__The problem__
Could you convert the records, from the first line up to and including the line containing "h=11 m=7 s=10", into a Markdown table with a Row column for the row number and a Line column for the line itself, leaving out any blank lines?

__Material for this task__
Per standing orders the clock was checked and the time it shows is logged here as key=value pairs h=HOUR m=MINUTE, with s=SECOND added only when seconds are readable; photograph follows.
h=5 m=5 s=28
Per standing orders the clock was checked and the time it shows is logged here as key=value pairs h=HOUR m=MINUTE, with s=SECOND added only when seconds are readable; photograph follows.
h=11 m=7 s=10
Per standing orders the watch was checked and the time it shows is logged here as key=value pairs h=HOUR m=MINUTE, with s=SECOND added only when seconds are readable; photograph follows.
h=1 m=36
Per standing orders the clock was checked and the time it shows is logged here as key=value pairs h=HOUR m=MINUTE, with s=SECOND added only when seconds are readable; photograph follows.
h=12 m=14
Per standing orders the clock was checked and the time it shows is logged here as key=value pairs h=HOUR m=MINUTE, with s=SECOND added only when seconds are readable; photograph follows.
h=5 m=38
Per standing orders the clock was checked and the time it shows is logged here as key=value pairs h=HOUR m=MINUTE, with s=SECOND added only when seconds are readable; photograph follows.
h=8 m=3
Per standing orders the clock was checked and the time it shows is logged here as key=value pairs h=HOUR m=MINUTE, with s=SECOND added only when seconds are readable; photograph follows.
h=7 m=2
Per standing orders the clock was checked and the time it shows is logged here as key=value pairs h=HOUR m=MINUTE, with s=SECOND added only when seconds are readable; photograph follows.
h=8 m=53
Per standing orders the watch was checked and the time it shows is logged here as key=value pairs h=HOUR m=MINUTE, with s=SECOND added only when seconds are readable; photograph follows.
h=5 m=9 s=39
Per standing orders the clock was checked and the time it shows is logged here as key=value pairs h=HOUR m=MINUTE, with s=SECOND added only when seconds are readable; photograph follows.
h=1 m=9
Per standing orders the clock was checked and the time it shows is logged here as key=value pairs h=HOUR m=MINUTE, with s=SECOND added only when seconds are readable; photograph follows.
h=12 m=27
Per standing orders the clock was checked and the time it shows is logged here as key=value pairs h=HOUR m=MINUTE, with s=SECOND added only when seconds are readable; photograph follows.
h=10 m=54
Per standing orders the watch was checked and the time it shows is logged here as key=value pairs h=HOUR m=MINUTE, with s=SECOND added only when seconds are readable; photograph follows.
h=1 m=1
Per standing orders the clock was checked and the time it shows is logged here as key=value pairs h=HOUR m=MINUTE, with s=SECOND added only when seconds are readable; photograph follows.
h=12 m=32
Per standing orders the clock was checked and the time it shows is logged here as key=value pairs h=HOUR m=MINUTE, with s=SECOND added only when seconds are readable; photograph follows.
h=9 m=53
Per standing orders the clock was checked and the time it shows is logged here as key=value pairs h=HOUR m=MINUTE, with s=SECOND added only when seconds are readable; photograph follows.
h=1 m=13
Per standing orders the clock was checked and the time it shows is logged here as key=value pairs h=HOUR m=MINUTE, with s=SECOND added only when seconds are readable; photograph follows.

__Correct output__
| Row | Line |
|---|---|
| 1 | Per standing orders the clock was checked and the time it shows is logged here as key=value pairs h=HOUR m=MINUTE, with s=SECOND added only when seconds are readable; photograph follows. |
| 2 | h=5 m=5 s=28 |
| 3 | Per standing orders the clock was checked and the time it shows is logged here as key=value pairs h=HOUR m=MINUTE, with s=SECOND added only when seconds are readable; photograph follows. |
| 4 | h=11 m=7 s=10 |